BEGIN

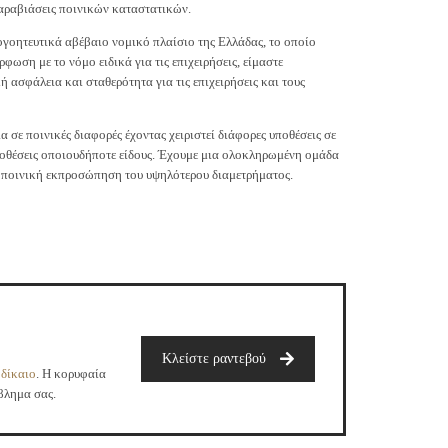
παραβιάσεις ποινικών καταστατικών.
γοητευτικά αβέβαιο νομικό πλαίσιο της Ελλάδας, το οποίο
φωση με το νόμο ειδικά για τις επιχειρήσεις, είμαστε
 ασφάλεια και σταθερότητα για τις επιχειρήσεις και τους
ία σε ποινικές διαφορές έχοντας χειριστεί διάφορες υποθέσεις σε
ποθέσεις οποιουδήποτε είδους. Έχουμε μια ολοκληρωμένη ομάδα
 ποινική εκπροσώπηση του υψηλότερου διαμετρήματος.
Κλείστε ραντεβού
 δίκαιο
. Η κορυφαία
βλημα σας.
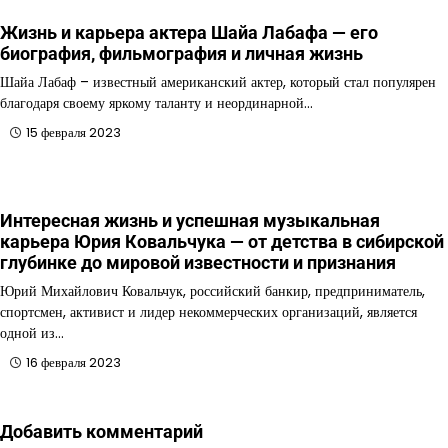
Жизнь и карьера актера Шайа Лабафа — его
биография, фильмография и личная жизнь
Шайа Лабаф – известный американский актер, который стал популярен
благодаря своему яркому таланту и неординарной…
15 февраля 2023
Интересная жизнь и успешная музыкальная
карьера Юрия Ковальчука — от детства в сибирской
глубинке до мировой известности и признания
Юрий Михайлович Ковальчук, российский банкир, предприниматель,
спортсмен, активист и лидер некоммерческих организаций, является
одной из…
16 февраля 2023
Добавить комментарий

END

Write out again, exactly, the line containing "Интересная жизнь и успешная музыкальная" and every later line of the records. Omit the rest.

Интересная жизнь и успешная музыкальная
карьера Юрия Ковальчука — от детства в сибирской
глубинке до мировой известности и признания
Юрий Михайлович Ковальчук, российский банкир, предприниматель,
спортсмен, активист и лидер некоммерческих организаций, является
одной из…
16 февраля 2023
Добавить комментарий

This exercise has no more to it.